Mais contundente do que o habitual nas suas entrevistas, Marina disse ao GLOBO que as conquistas alcançadas pelo país nos últimos anos na economia e na área social podem ser colocadas em risco pelo atraso nos costumes políticos.
Qual a diferença que a senhora viu entre a militância longa no PT e a militância curta no PV?
MARINA SILVA: Acho que é um reducionismo ficar comparando PT e PV. A gente tem que pensar o sistema político. O grande desafio é ter um sistema político que tire o eleitor da condição de expectador. Tentei dentro do PV, mas não foi possível. Espero que seja possível para os que estão ficando.
Se os que ficaram conseguirem mudar o PV, a senhora pode voltar?
MARINA: É possível até que consigam, porque acho que o objetivo dessas pessoas (da direção do PV) era não ficar com o incômodo da Marina, que pode vir a querer transformar esse partido em um partido mesmo, deixar de ser uma legenda, como acontece em Rondônia, Amazonas, Mato Grosso e outras realidades.
Qual o problema do partido nesses estados?
MARINA: Acho que é abrir mão de ser protagonista para ser coadjuvante, ficando ali em algum cargo. Mas acho que agora a burocracia que não quer mudança vai tentar fazer algumas reflexões. O movimento que foi feito por esse grupo foi para me excluir porque não tem como ter 20 milhões de votos e ficar do mesmo tamanho.

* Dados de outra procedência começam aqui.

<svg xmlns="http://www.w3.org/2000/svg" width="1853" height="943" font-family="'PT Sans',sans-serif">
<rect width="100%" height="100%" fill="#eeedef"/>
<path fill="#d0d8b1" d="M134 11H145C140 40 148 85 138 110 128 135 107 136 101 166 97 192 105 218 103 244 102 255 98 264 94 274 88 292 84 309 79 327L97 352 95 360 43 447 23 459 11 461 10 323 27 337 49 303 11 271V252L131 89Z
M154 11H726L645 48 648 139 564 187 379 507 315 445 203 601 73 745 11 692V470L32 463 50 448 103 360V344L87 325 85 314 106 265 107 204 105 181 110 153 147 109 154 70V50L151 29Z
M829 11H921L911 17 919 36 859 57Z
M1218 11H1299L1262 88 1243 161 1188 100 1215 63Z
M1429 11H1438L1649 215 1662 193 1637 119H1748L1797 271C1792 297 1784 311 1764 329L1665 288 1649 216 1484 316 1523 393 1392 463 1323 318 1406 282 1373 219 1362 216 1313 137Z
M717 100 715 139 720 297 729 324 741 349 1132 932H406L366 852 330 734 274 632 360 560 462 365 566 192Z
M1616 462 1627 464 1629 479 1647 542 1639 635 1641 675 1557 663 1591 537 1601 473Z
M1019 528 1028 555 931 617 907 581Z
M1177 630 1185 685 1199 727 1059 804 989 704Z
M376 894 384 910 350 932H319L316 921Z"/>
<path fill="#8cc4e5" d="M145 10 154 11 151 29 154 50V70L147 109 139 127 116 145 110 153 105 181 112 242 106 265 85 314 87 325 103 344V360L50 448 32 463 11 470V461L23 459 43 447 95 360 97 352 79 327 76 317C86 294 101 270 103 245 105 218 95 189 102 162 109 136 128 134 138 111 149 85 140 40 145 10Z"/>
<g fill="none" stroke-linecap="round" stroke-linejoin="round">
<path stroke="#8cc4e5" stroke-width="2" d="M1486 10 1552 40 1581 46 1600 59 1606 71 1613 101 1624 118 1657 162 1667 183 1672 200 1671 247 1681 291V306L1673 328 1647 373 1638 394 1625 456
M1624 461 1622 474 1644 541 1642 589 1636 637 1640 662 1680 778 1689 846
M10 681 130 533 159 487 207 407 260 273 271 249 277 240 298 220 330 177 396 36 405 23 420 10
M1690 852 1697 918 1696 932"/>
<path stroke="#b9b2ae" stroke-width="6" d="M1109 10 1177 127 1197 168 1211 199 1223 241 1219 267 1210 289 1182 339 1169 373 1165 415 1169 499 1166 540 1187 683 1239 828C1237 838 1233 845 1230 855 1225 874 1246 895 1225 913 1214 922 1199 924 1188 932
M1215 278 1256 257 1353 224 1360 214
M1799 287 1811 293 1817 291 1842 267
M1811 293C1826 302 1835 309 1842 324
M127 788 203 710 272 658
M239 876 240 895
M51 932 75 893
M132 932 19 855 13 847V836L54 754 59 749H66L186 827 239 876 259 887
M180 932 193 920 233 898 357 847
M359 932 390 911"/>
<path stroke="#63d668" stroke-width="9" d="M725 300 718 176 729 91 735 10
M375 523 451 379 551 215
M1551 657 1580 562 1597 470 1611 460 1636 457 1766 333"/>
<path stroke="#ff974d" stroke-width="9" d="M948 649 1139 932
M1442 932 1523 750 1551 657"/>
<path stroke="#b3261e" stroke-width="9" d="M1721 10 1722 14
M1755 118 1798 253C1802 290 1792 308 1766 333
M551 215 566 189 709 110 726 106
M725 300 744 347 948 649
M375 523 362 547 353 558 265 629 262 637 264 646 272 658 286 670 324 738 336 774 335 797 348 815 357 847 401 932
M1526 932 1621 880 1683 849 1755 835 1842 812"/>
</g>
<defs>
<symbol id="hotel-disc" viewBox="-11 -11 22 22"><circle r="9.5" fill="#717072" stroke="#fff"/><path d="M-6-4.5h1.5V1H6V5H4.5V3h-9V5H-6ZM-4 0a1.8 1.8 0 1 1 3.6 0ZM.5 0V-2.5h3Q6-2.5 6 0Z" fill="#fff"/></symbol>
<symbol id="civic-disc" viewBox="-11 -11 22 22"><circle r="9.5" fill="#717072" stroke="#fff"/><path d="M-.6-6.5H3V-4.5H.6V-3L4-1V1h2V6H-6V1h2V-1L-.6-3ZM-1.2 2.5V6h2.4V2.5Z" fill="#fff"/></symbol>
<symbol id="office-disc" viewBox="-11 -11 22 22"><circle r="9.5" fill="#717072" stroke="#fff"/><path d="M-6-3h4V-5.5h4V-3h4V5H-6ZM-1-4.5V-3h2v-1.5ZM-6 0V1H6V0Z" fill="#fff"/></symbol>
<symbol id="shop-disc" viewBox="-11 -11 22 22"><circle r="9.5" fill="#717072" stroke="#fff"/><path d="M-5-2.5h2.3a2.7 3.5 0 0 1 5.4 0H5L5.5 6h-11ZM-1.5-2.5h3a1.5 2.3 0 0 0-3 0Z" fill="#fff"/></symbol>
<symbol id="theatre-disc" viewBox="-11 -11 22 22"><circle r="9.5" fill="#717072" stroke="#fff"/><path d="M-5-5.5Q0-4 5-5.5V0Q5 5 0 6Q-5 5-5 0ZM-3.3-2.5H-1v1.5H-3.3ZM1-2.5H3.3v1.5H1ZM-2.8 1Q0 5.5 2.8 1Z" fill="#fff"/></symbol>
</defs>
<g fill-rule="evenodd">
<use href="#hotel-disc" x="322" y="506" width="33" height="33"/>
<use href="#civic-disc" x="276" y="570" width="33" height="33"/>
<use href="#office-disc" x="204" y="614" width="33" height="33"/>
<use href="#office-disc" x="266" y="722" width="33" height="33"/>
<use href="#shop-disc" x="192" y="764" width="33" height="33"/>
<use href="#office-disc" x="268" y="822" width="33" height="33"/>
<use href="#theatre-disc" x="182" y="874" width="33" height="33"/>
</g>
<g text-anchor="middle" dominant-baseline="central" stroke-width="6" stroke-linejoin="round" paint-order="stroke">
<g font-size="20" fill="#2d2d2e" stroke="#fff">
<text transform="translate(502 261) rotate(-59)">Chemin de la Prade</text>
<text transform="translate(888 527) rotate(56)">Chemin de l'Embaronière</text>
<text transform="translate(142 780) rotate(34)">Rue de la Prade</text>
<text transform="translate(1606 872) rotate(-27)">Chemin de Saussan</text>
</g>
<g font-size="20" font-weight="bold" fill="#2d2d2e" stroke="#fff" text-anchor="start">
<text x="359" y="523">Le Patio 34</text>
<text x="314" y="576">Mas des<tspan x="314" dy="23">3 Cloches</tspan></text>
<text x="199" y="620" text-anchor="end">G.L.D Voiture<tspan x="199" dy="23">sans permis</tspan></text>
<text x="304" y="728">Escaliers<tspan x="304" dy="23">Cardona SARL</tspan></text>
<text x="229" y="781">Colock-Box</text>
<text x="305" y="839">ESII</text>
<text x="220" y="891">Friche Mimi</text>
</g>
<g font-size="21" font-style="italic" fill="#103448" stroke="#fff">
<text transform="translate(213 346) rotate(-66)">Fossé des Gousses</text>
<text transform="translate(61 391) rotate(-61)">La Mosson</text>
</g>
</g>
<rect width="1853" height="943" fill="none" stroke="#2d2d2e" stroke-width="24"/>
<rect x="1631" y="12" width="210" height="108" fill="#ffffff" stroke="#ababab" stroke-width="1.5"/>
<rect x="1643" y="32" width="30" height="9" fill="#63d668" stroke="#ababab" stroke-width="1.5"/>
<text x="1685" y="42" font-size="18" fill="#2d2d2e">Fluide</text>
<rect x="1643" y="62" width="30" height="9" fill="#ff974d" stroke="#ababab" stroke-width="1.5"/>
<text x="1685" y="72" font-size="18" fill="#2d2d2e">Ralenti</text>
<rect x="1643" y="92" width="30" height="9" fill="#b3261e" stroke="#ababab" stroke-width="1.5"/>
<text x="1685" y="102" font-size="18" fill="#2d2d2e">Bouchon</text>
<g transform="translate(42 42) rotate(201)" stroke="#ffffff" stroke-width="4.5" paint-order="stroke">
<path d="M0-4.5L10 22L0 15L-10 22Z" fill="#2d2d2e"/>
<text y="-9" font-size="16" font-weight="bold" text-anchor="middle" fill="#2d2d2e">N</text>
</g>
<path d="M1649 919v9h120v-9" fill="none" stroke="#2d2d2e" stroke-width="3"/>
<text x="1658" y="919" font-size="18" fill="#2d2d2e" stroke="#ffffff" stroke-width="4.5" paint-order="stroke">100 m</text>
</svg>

Mas por que acha que o partido não quer crescer?
MARINA: É difícil explicar, só consigo entender isso na cultura desse sistema político, em que existem donos (dos partidos).
O PV tem dono?
MARINA: Até agora sim.
E o dono é o Penna?
MARINA: Não dá para dizer que é só o Penna, é uma burocracia que se instalou no partido, um modus operandi que funcionou durante um tempo, mas que agora, pelo tamanho que ficamos para a sociedade brasileira, transbordou. E não foi possível aprofundar a calha desse rio para que pudesse conter novas ideias.

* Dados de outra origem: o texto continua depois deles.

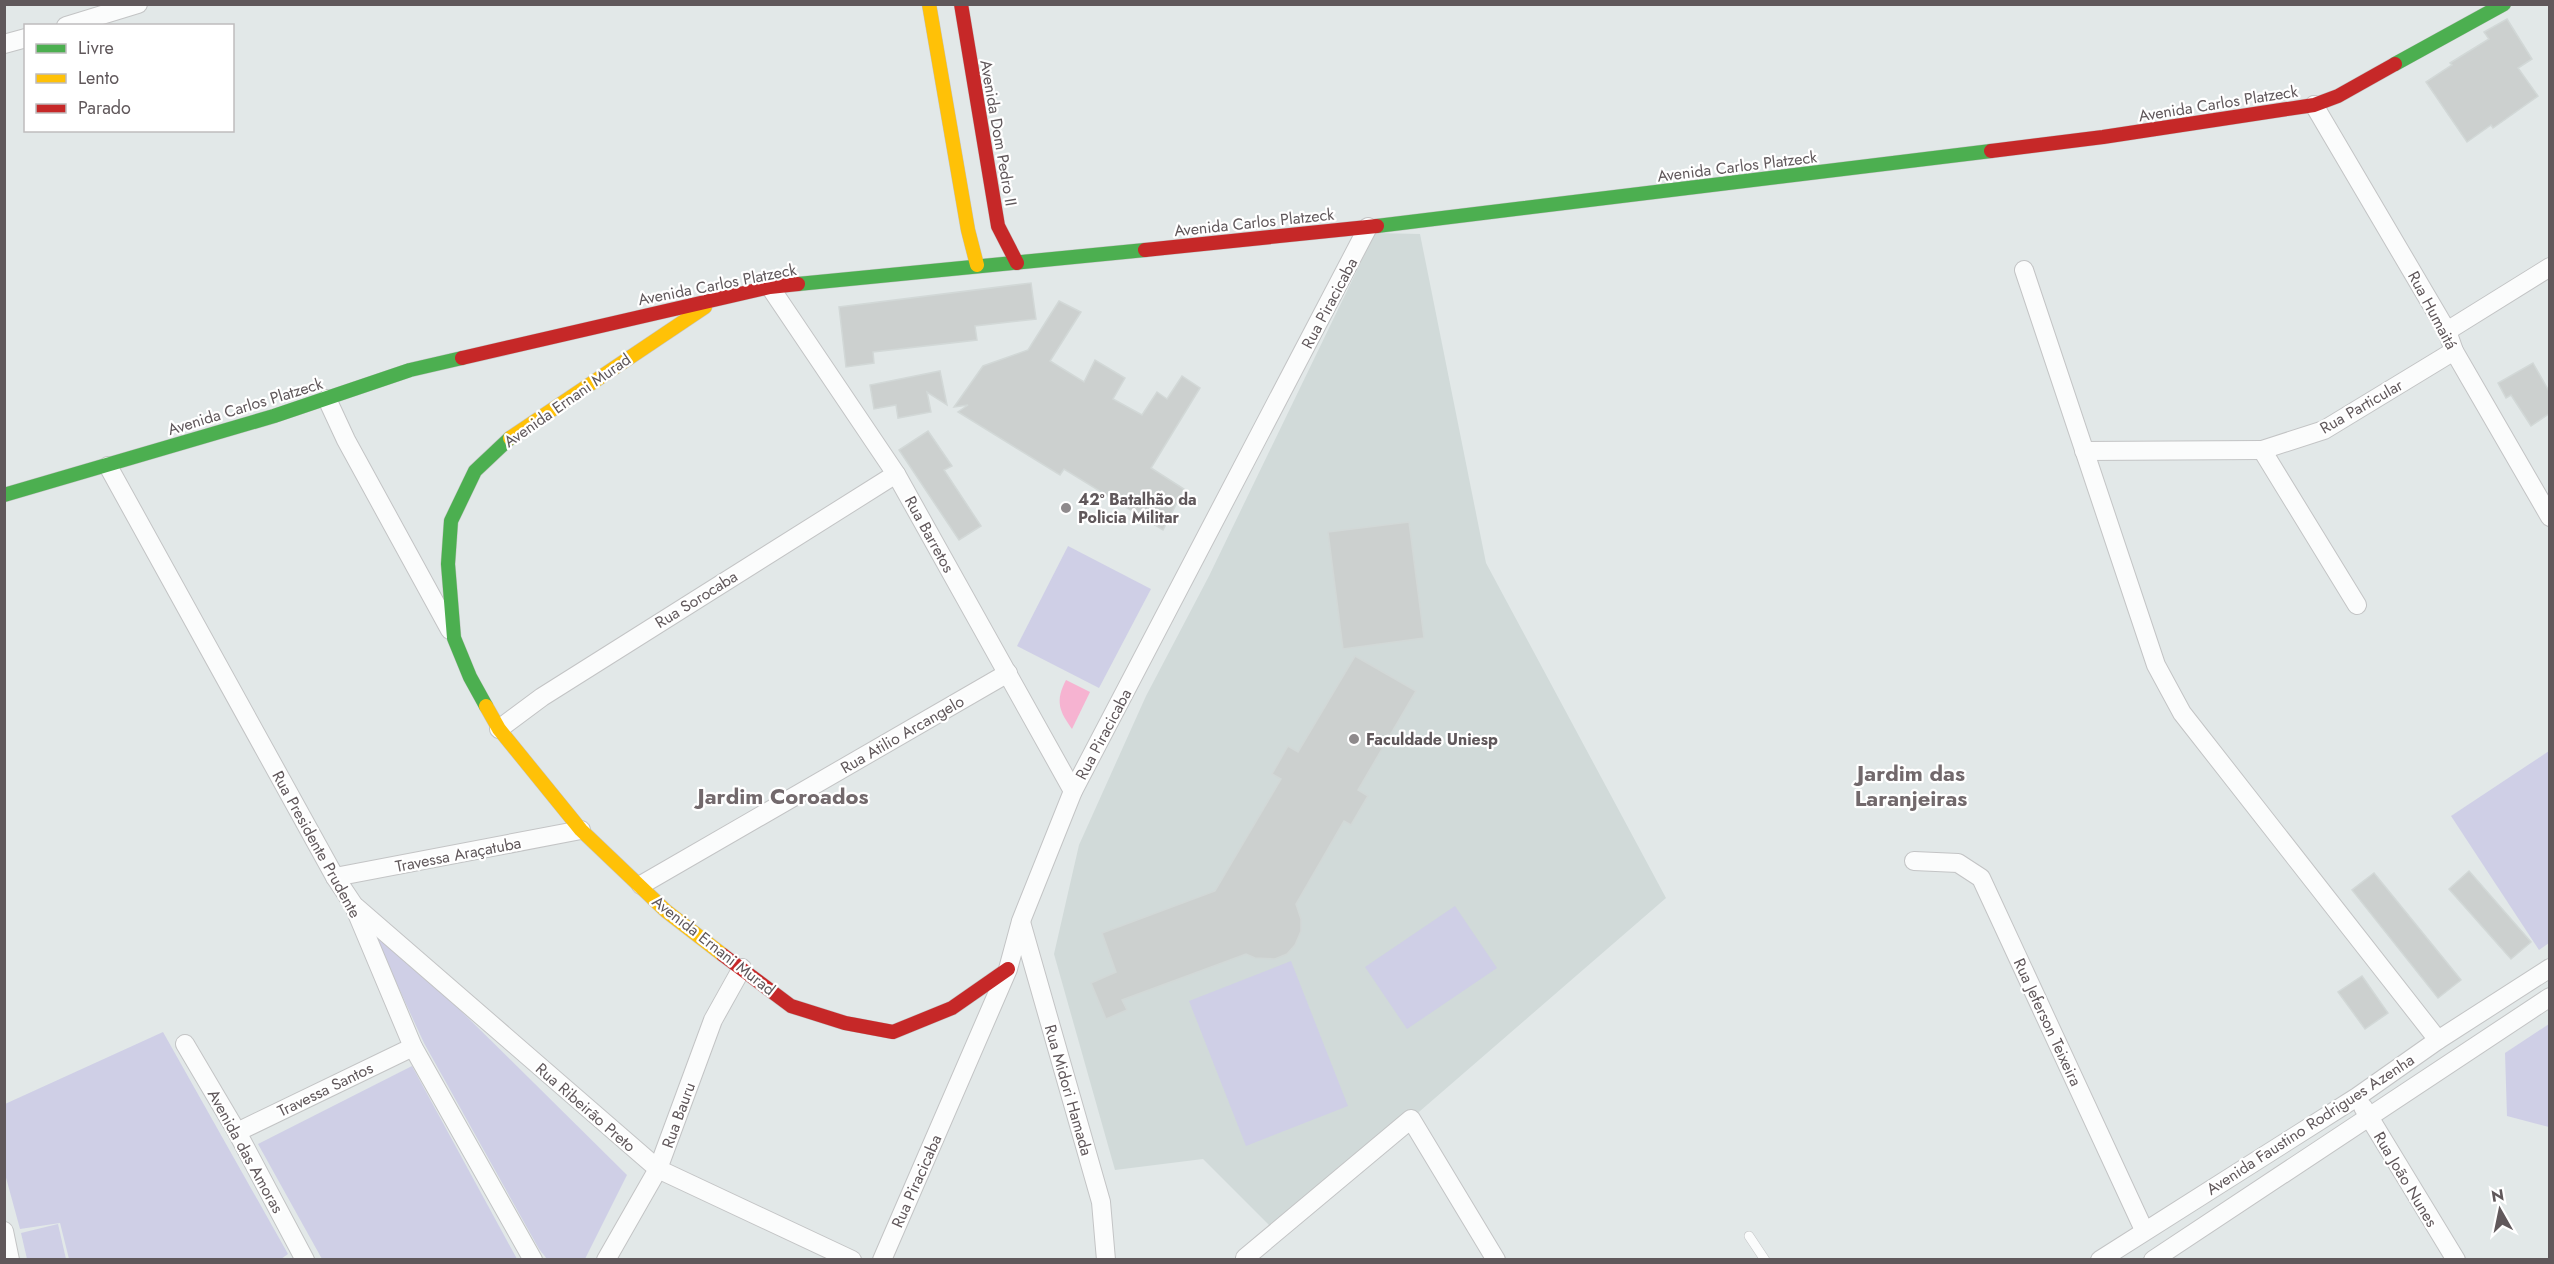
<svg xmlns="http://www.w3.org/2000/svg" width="2554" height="1264" viewBox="0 0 2554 1264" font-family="Jost,sans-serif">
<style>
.education{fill:#d1dad9}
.green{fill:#cfcfe6}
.water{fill:#f6b3d1}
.building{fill:#ccd0cf;stroke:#d2d8d7;stroke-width:1.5}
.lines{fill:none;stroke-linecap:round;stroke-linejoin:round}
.lane-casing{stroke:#c3c4c5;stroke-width:10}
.street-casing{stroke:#c3c4c5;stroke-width:20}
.fast-casing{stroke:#c4c5c5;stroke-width:15}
.slow-casing{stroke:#c4c5c5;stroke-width:15}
.jam-casing{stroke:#c4c5c5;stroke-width:15}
.lane{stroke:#fbfcfc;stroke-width:9}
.street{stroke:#fbfcfc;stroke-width:18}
.fast{stroke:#4caf50;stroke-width:14}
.slow{stroke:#ffc107;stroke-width:14}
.jam{stroke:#c62828;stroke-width:14}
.poi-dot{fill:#8e8a8c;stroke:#fff;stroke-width:2}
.labels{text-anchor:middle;stroke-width:4.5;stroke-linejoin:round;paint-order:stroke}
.street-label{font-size:16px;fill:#60585b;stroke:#fff}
.poi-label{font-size:16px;font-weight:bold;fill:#60585b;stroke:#fff;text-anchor:start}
.district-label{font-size:22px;font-weight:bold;fill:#72696c;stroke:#fff}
</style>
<rect width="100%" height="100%" fill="#e2e8e8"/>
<polygon class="education" points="1375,233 1420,234 1486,563 1666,898 1278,1234 1203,1159 1115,1170 1054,954 1079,845 1146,696 1209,576"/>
<g class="green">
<polygon points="1068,546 1151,589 1099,688 1017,646"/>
<polygon points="2549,751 2549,943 2539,950 2451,816"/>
<polygon points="1455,906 1497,968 1407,1029 1365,967"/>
<polygon points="366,917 627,1175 585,1259 547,1259 539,1249 424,1043"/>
<polygon points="1291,961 1348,1106 1246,1146 1189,1001"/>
<polygon points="2549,1024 2549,1127 2507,1116 2505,1053"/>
<polygon points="163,1032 288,1254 281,1259 69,1259 60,1223 20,1229 5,1174 5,1104"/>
<polygon points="412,1066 517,1259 322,1259 258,1144"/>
<polygon points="58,1224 66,1259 27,1259 21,1233"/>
</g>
<path class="water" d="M1066,680L1090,692L1072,729C1059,711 1055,701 1066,680Z"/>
<g class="building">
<polygon points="2507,19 2532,59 2518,68 2538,96 2493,128 2491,125 2467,142 2426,82 2452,65 2450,63 2489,39 2484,32"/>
<polygon points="1031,283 1036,319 975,326 977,340 873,352 874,363 846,367 839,307"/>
<polygon points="1059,301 1081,312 1050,361 1084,382 1095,360 1125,378 1113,399 1142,415 1157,392 1167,399 1182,376 1200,388 1151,468 1184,489 1163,530 1064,469 1060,475 958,412 968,405 954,407 983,366 1028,350"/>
<polygon points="2533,363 2550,393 2550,413 2531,426 2511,395 2506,398 2498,383"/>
<polygon points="940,371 947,405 927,392 931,412 898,418 896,405 874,409 870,385"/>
<polygon points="928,431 952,466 944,470 981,526 959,540 899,450"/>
<polygon points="1409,522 1424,638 1343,649 1328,532"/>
<polygon points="1355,656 1416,691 1358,790 1368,796 1351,825 1344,821 1296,904 1301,919 1301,931 1295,945 1287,954 1275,959 1255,958 1246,954 1122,1000 1127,1010 1106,1019 1091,983 1116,972 1102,933 1215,891 1281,779 1272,774 1288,746 1298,752"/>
<polygon points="2469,871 2531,942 2511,959 2449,889"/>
<polygon points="2374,873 2461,980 2438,998 2352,890"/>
<polygon points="2362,976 2388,1013 2365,1029 2338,992"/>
</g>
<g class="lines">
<defs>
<polyline id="lane" points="1749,1236 1765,1260"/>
<g id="street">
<polyline points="66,26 138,4"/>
<polyline points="4,44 26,38"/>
<polyline points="2314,105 2447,331 2454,351 2550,517"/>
<polyline points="2024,270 2156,665 2182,713 2438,1040"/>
<polyline points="770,287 896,474 1073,791"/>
<polyline points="2447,331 2550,267"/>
<polyline points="327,399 346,440 450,630"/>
<polyline points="2084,451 2262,450"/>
<polyline points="108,466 335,877 353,904 413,1047 533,1260"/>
<polyline points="2357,605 2262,450 2324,430 2454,351"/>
<polyline points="499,729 542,697 896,474"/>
<polyline points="1914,861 1958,863 1981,878 2144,1230"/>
<polyline points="335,877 581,830"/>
<polyline points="641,885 1008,673"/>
<polyline points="356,907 658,1169 852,1260"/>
<polyline points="1021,922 1101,1202 1106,1260"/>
<polyline points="185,1044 237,1132 305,1260"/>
<polyline points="2363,1107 2456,1260"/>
<polyline points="237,1132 413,1047"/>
<polyline points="4,1231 10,1260"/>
<polyline points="1245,1258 1411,1119 1496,1260"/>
<polyline points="606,1260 658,1169 713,1020 742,968"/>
<polyline points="882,1260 1008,969 1021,921 1073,791 1368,227"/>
<polyline points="2100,1260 2357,1097 2438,1040 2550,968"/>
<polyline points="2153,1260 2550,997"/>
</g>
<g id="fast">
<polyline points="2395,64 2504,4"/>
<polyline points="1377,226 1991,151"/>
<polyline points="798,284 1145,250"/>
<polyline points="4,495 274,416 410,370 462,358"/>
<polyline points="486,706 470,677 454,638 448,564 451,521 475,471 510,438"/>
</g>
<g id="slow">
<polyline points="929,4 968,230 977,265"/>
<polyline points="510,438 705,307"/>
<polyline points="486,706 499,729 581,830 666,911 723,955"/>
</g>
<g id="jam">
<polyline points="961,4 998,226 1017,263"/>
<polyline points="1991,151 2103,137 2314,105 2338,96 2395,64"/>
<polyline points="1145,250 1377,226"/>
<polyline points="462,358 770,287 798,284"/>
<polyline points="723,955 791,1006 845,1023 893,1032 952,1008 1008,969"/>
</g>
</defs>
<use href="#lane" class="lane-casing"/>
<use href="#street" class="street-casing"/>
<use href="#fast" class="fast-casing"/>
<use href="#slow" class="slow-casing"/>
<use href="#jam" class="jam-casing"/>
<use href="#lane" class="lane"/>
<use href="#street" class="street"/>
<use href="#fast" class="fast"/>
<use href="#slow" class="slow"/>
<use href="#jam" class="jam"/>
</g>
<g class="poi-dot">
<circle cx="1066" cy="508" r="6"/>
<circle cx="1354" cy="739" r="6"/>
</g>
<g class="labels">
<g class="street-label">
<text transform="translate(2218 103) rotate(-9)" y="6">Avenida Carlos Platzeck</text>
<text transform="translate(999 133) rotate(80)" y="6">Avenida Dom Pedro II</text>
<text transform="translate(1737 166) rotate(-7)" y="6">Avenida Carlos Platzeck</text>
<text transform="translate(1254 222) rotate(-6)" y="6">Avenida Carlos Platzeck</text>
<text transform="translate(717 284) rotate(-11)" y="6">Avenida Carlos Platzeck</text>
<text transform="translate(1329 303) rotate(-62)" y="6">Rua Piracicaba</text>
<text transform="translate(2433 310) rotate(62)" y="6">Rua Humaitá</text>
<text transform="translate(567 400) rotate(-35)" y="6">Avenida Ernani Murad</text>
<text transform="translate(245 406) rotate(-17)" y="6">Avenida Carlos Platzeck</text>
<text transform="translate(2361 406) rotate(-30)" y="6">Rua Particular</text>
<text transform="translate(930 534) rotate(61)" y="6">Rua Barretos</text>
<text transform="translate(696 599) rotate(-32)" y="6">Rua Sorocaba</text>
<text transform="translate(902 734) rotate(-30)" y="6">Rua Atilio Arcangelo</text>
<text transform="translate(1103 734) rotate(-62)" y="6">Rua Piracicaba</text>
<text transform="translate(317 844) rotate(61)" y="6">Rua Presidente Prudente</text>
<text transform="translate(458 854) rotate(-11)" y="6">Travessa Araçatuba</text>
<text transform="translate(714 945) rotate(38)" y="6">Avenida Ernani Murad</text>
<text transform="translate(2048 1022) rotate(65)" y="6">Rua Jeferson Teixeira</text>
<text transform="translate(325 1089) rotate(-26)" y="6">Travessa Santos</text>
<text transform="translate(1069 1090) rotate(74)" y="6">Rua Midori Hamada</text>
<text transform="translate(586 1107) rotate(41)" y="6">Rua Ribeirão Preto</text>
<text transform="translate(678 1115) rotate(-70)" y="6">Rua Bauru</text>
<text transform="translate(2310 1124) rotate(-33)" y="6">Avenida Faustino Rodrigues Azenha</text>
<text transform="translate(246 1151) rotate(61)" y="6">Avenida das Amoras</text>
<text transform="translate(2406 1179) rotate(59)" y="6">Rua João Nunes</text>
<text transform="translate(916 1181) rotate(-66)" y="6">Rua Piracicaba</text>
</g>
<g class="poi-label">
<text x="1078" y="505">42º Batalhão da<tspan x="1078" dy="18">Policia Militar</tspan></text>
<text x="1366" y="745">Faculdade Uniesp</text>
</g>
<g class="district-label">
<text x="1911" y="781">Jardim das<tspan x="1911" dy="25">Laranjeiras</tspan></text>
<text x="783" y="804">Jardim Coroados</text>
</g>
</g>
<rect width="2554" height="1264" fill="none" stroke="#60585b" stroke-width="12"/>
<rect x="24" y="24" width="210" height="108" fill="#ffffff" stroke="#bfbcbd" stroke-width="1.5"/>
<rect x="36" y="44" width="30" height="9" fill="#4caf50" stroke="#bfbcbd" stroke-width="1.5"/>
<text x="78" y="54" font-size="18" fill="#60585b">Livre</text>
<rect x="36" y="74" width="30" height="9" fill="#ffc107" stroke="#bfbcbd" stroke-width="1.5"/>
<text x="78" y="84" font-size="18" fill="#60585b">Lento</text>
<rect x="36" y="104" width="30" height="9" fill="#c62828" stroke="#bfbcbd" stroke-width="1.5"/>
<text x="78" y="114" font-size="18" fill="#60585b">Parado</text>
<g transform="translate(2500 1210) rotate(351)" stroke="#ffffff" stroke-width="4.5" paint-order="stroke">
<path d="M0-4.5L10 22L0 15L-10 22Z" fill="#60585b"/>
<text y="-9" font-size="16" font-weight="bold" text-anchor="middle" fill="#60585b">N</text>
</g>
</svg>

Deve haver mudanças nas leis que regulam os partidos?
MARINA: A crise é tamanha que a gente tem que fazer um desdobramento sobre o conjunto da obra. É preciso ter uma proposta que reencante a sociedade com os partidos. O movimento que estamos fazendo é para buscar como a gente pode renovar e se reinventar. Se perguntar como, não tenho uma fórmula. E talvez a nova forma de fazer política seja essa que dispensa as fórmulas.
Se fosse presidente, como a senhora lidaria com um caso como esse da corrupção no Ministério dos Transportes?
MARINA: Não vou falar sobre conjectura. Não sou presidente e talvez não o seja porque não fiz as alianças pragmáticas. Agora, é preciso que a gente se prepare rápido porque, independentemente da boa vontade do presidente de resistir, há toda uma estrutura que vai com uma voracidade enorme. Acho que se não criarmos essa nova qualidade, vamos continuar reféns de tudo isso que vem acontecendo. E não é agora com a Dilma e nem foi só com o Lula, foi também com Fernando Henrique e com os que vieram antes dele. Criamos acúmulos que nos levaram a transformações na economia e nas políticas sociais. Talvez agora o acúmulo necessário seja na política. Se não, vamos perder as conquistas que já alcançamos.